Australia will fail to meet World Health Organization (WHO) targets for the elimination of hepatitis C unless a hidden population of up to 170,000 people, many unaware of their infection, is urgently identified, tested and treated, according to new Burnet Institute research.
- The rate of hepatitis C testing in Australia has collapsed to 2012 levels
- Tens of thousands of Australians unaware of their infection are missing out on life-saving treatments
- Stigma is preventing many who are aware of their infection from getting tested
- These people are at serious risk of cancer or liver disease caused by hepatitis C
- A 50 percent increase in testing is needed for Australia at achieve its WHO elimination targets.
Around 70,000 Australians have been cured of hepatitis C since 2016 when new highly effective medications became available through the Pharmaceutical Benefits Scheme.
But it’s estimated up to 170,000 other Australians remain at serious risk from the deadly blood-borne virus, which can cause liver damage, cirrhosis and cancer over a period of years, showing no symptoms until it’s too late.
A new study led by Burnet Institute econometrician, Dr Nick Scott, found that despite a cure becoming available, the national rate of hepatitis C testing has plunged to 2012 levels.
The study, published in the Medical Journal of Australia, also used mathematical modelling to project that a 50 percent increase in testing will be needed for Australia to meet WHO’s goal of eliminating hepatitis C as a public health threat by 2030.
“We’ve been effective at treating people who are already engaged in care or who are easy to reach, but they only account for about a third of people with hepatitis C,” Dr Scott said.
“What we haven’t been good at is finding and diagnosing new people, which is why we’re seeing treatment numbers start to decline and why the models are projecting that we are not on track to reach the targets.
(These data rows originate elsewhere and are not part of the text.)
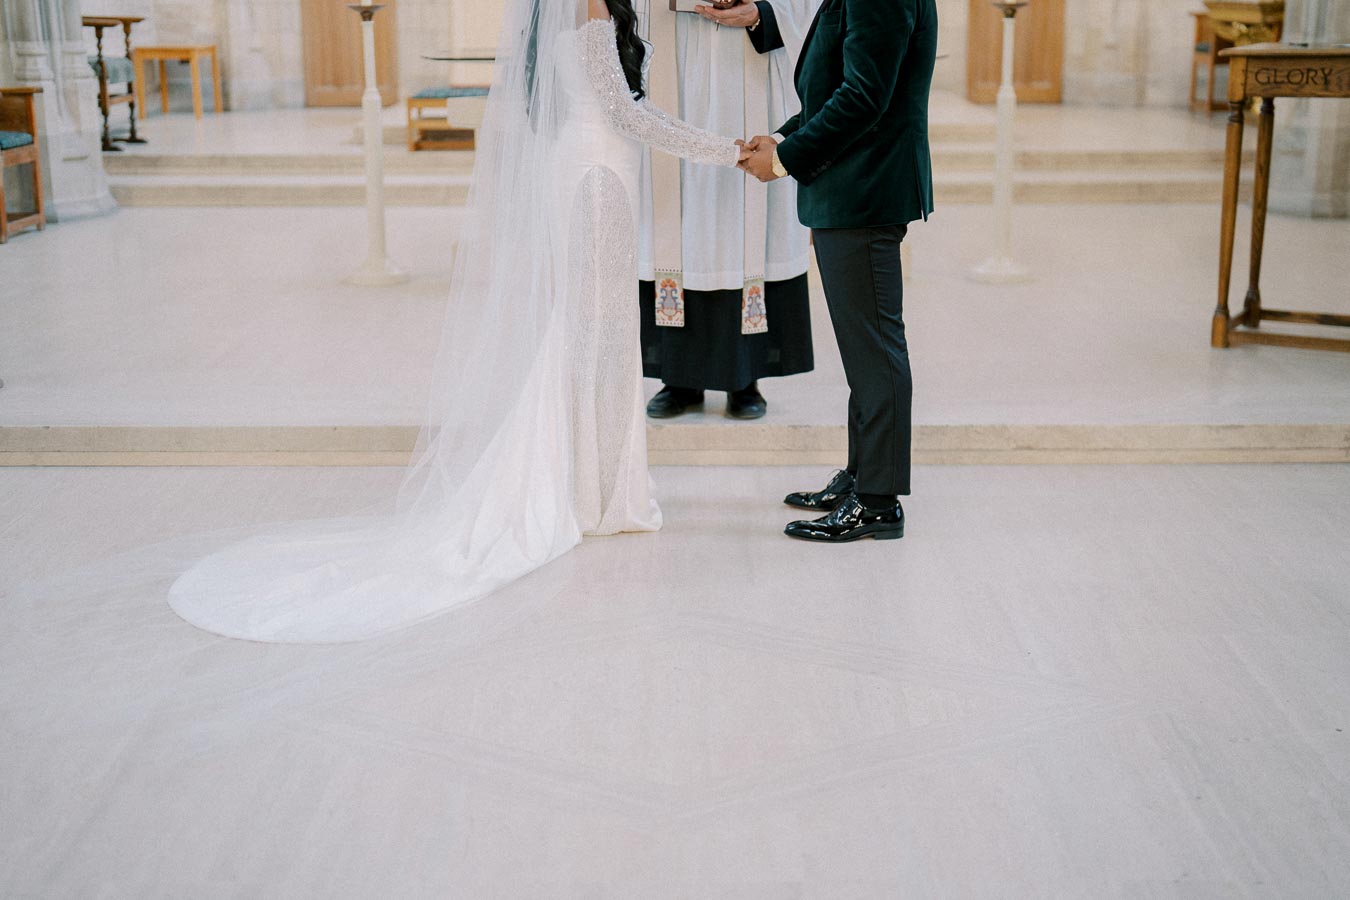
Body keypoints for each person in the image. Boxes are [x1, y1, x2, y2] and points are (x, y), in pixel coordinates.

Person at [165, 0, 747, 642]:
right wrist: (726, 150)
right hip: (598, 181)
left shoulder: (591, 9)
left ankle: (594, 488)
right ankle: (593, 496)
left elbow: (620, 107)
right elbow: (626, 113)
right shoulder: (588, 5)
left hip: (594, 171)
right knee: (595, 340)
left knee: (596, 339)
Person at [739, 0, 937, 542]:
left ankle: (877, 502)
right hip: (852, 186)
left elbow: (864, 98)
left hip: (867, 189)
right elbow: (838, 87)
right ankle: (862, 476)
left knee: (874, 346)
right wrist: (782, 138)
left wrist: (784, 160)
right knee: (862, 346)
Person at [639, 0, 821, 421]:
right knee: (679, 224)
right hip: (672, 68)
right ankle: (677, 377)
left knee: (744, 220)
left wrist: (761, 13)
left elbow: (811, 8)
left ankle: (746, 375)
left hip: (749, 68)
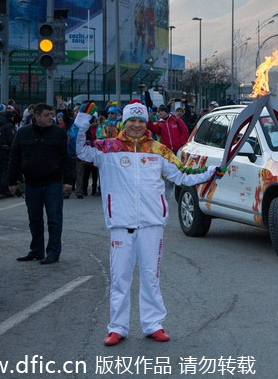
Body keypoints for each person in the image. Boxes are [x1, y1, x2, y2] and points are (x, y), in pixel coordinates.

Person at [71, 101, 219, 346]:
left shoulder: (158, 150)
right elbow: (76, 150)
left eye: (141, 121)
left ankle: (153, 325)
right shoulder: (108, 148)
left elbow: (183, 174)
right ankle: (117, 327)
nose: (137, 125)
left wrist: (213, 171)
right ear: (124, 122)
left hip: (151, 224)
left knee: (151, 276)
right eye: (132, 121)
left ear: (146, 122)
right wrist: (81, 121)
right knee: (120, 277)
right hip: (120, 223)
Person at [8, 103, 75, 264]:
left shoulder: (58, 133)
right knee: (34, 219)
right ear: (36, 116)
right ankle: (36, 250)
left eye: (52, 114)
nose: (51, 118)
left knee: (54, 219)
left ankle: (53, 252)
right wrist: (11, 181)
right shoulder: (23, 133)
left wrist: (69, 180)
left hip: (52, 182)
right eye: (47, 115)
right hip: (31, 183)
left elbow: (67, 158)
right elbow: (14, 158)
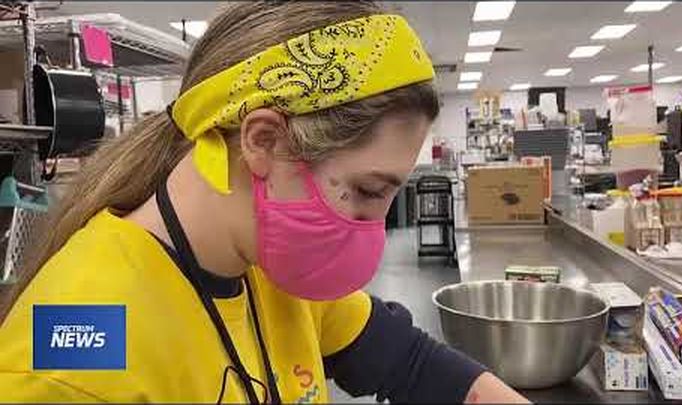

“Many of the remaining people with hepatitis C may have never been diagnosed, or may have been diagnosed a long time ago and either forgotten or not been linked to appropriate care, so the next steps are about finding or re-engaging them and getting them treated.”
Dr Scott said campaigns targeting high-risk groups such as people who inject drugs had been effective in boosting treatment numbers, but there are also many people with hepatitis C who may not identify as high-risk.
“There’s a lot of people who may have injected drugs 20 or 30 years ago, and because that activity has long since stopped they’re not connected to services for people who inject drugs and we’re not reaching them with our program,” Dr Scott said.
“I don’t think we really know how to reach them – it’s going to be a major challenge.
“This study also challenges the idea that just because we have a cure, elimination is going to happen. It’s not happening, and the fact that we’re testing today at 2012 levels is actually quite alarming.”
Study senior author, Burnet Deputy Director, Professor Margaret Hellard AM, said the EC Australia (Eliminate Hepatitis C) partnership has a special role to play to ensure that treatment numbers are maintained to stop new hepatitis C infections and hepatitis C related deaths.
“This paper highlights that one of the major challenges for Australia in eliminating hepatitis C is finding people who are infected with hepatitis C and engaging them in testing and care. The EC Australia partnership is now focusing on this issue,” Professor Hellard said.
“Many people don’t know their status, many are discouraged from seeking treatment because of stigma, and it’s a tragedy that they are missing out on life-saving therapies which are so readily available.”
Co-ordinated by Burnet and funded by the Paul Ramsay Foundation, EC Australia is a multi-million dollar targeted national response to the serious decline in the uptake of the new medications to cure hepatitis C among Australians living with the deadly virus.